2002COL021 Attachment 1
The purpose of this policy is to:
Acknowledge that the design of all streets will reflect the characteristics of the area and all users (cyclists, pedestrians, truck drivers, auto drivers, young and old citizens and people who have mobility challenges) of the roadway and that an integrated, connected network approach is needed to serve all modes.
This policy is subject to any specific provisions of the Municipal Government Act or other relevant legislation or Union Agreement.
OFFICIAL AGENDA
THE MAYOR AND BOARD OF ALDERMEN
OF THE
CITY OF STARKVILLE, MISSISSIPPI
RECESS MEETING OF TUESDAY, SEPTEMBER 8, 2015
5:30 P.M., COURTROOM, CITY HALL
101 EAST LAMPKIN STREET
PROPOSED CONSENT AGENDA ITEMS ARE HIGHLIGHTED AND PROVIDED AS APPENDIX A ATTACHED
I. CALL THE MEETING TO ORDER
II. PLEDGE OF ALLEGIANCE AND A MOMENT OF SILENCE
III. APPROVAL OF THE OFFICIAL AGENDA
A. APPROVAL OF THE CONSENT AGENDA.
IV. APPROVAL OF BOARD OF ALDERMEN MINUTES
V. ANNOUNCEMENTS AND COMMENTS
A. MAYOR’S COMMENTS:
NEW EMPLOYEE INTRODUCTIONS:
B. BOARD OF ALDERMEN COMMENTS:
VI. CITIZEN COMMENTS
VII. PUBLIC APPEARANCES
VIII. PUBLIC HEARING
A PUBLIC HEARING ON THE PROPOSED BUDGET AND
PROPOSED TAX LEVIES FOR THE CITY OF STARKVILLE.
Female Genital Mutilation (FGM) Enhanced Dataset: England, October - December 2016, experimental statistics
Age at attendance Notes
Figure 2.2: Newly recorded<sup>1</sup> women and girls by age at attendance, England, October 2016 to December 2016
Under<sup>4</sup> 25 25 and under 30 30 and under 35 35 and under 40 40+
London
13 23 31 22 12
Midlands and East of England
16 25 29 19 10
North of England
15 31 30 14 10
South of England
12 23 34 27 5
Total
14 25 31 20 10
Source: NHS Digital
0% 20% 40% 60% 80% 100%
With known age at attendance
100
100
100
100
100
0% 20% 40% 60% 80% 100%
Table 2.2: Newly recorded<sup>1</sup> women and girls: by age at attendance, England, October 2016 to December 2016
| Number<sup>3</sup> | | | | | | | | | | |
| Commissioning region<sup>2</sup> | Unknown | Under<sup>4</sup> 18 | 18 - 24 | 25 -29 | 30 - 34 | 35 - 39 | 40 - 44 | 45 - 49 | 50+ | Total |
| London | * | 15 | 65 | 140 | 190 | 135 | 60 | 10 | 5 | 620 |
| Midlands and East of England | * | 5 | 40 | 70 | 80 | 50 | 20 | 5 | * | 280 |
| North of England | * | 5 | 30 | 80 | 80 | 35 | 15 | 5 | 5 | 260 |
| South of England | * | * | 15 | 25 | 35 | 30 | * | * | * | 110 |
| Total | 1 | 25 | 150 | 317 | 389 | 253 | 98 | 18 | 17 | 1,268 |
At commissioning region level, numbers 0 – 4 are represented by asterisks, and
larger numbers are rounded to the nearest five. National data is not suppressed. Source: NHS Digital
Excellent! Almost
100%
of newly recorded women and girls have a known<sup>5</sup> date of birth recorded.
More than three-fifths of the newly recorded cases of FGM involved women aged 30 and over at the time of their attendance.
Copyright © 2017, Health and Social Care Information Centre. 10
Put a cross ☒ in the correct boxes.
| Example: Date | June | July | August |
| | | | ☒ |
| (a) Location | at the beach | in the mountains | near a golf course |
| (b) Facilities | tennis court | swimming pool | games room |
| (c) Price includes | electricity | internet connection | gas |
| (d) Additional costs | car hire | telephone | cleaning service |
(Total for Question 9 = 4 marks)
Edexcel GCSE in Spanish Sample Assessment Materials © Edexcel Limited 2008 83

+--

Look above for lines with the word "STARKVILLE" and copy them all.

* WRITTEN ANSWER *
CITY OF STARKVILLE, MISSISSIPPI
PROPOSED TAX LEVIES FOR THE CITY OF STARKVILLE.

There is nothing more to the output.